Another tip: you can always sneak some veggies into your smoothie if you’re stealthy enough. Try a little bit of baby spinach, which seems to work especially well in berry smoothies. Somehow, though, our girls ferret out the veggies. I have another friend who makes green smoothies every morning for herself and her boys and even puts parsley in them, which her kids love. I’m not sure our girls would go for that, but they are pretty open to new combinations.

Hopefully we’ve inspired you to break out the blender and try something new. If you’re curious about the smoothie that has my kids lining up, here’s how we most often make ours.

Brilliant color to this delicious smoothie

Brilliant color makes this delicious smoothie even more attractive

Very Berry Smoothies

1 ripe banana, peeled
Approximately 3/4 cup frozen sliced peaches
Approximately 1/2 cup frozen whole strawberries
Handful (about 1/4 cup) of frozen wild blueberries
3/4 cup no-sugar-added 100% orange juice
3/4 cup no-sugar-added 100% cranberry juice (or cranberry/blueberry/raspberry juice, or pomegranate juice…I personally prefer a no-sugar-added, 100% juice variety)
1/2 cup low-fat French vanilla yogurt

Place all ingredients in the blender, adding yogurt and juices last. Start to blend on a low speed, and progressively work up to the highest speed. (This will keep your smoothing from doing that thing where the bottom gets blended and the top doesn’t so it just sucks in a bunch of air, and you have to stop the blender and allow it to “burp” before continuing.)

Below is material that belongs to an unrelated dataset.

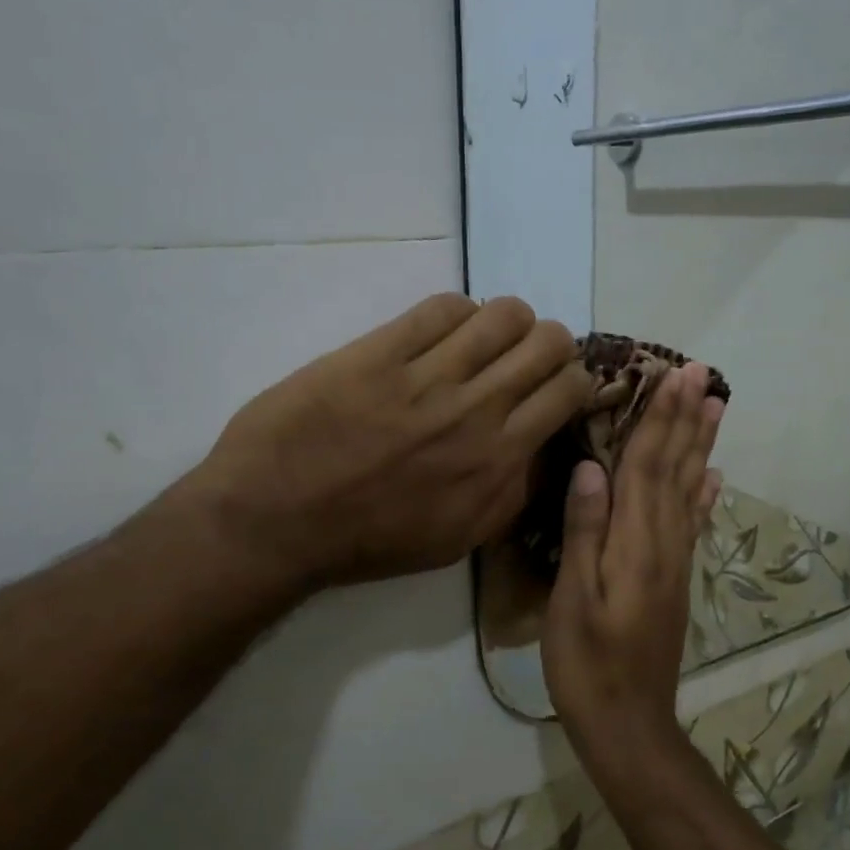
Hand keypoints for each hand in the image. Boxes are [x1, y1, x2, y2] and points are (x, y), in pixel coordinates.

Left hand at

The smoothie is ready when it’s pureed to a smooth consistency.

My least favorite task — cleaning the blender — is pretty easily handled by partially filling the now-empty container with hot water and dish soap and turning on the blender at a low to medium speed. Turn it off, give the canister a quick wash and rinse and you’re good to go. But you probably already know this trick.

Serves: 2

Parent rating: four stars. I love a quick breakfast. So much so that we don’t necessarily wait for breakfast time to make this smoothie…instead making it as a nutritious and easy snack.
Kid rating: five stars. Our girls consistently finish these, serving after serving. No added sugar or sweetener necessary since the sweetened yogurt and natural fruit sugars do the trick. If you can sneak in a little spinach or other greens you get bonus points!